We call your attention to the upcoming Herman B Wells birthday
centennial June 7. In today's online edition, listen to a 1990 Wells'
interview that we are audiostreaming at our Home
Pages
Web site or view the Margaret Mead birthday centennial exhibition
at the U.S. Library of Congress (see
Webmastery column). Keep an eye out, too, for a Web site which
will be up and running soon for the Sylvia Plath 70th Year Symposium,
scheduled Oct. 31 Nov. 2 on the Bloomington campus. The event will
be both artistic and literary: “Eye Rhymes: Visual Art and Manuscripts
of Sylvia Plath" will feature juvenilia and mature works from
the extensive collection of IU's Lilly Library and Plath's alma
mater, Smith College, at the School of Fine Arts (SoFA) Gallery.

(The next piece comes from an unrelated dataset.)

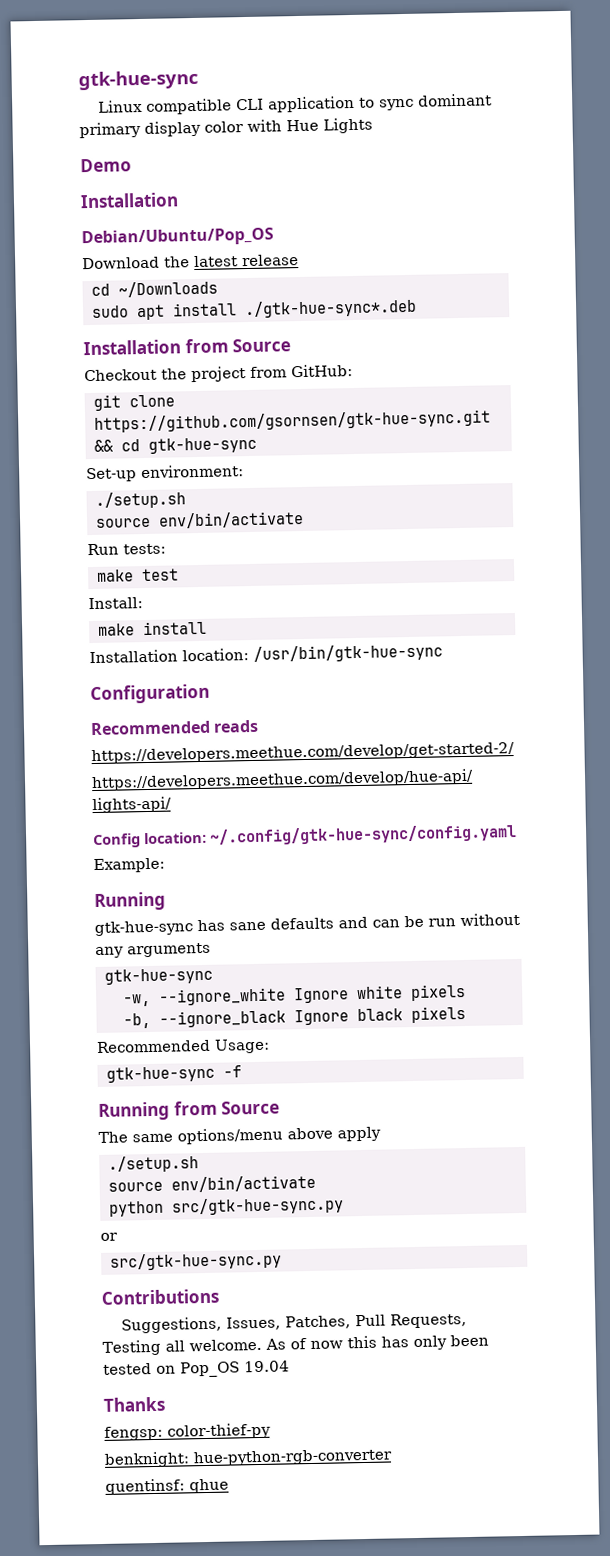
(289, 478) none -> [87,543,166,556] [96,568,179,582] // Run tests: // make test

The literary component will commemorate both the 70th birthday anniversary
of the American poet and the 40th anniversary of the composition
of the poems for Ariel.
And one last note: we extend our congratulations to Lauren Bryant,
associate editor of IU's Research
and Creative Activity, who this week received a first-place
award in the annual communication contest of the state affiliate
chapter of the National Federation of Press Women.